§ **Work instruction**
Count up the lines below where the word "hypothesis" shows up, and respond with the number alone.

Segment Start: Stored data

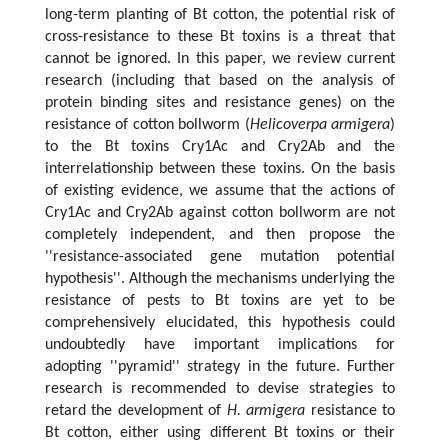
long-term planting of Bt cotton, the potential risk of
cross-resistance to these Bt toxins is a threat that
cannot be ignored. In this paper, we review current
research (including that based on the analysis of
protein binding sites and resistance genes) on the
resistance of cotton bollworm (
Helicoverpa armigera
)
to the Bt toxins Cry1Ac and Cry2Ab and the
interrelationship between these toxins. On the basis
of existing evidence, we assume that the actions of
Cry1Ac and Cry2Ab against cotton bollworm are not
completely independent, and then propose the
''resistance-associated gene mutation potential
hypothesis''. Although the mechanisms underlying the
resistance of pests to Bt toxins are yet to be
comprehensively elucidated, this hypothesis could
undoubtedly have important implications for
adopting ''pyramid'' strategy in the future. Further
research is recommended to devise strategies to
retard the development of
H. armigera
resistance to
Bt cotton, either using different Bt toxins or their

Segment End: Stored data

§ **Output for this task**
2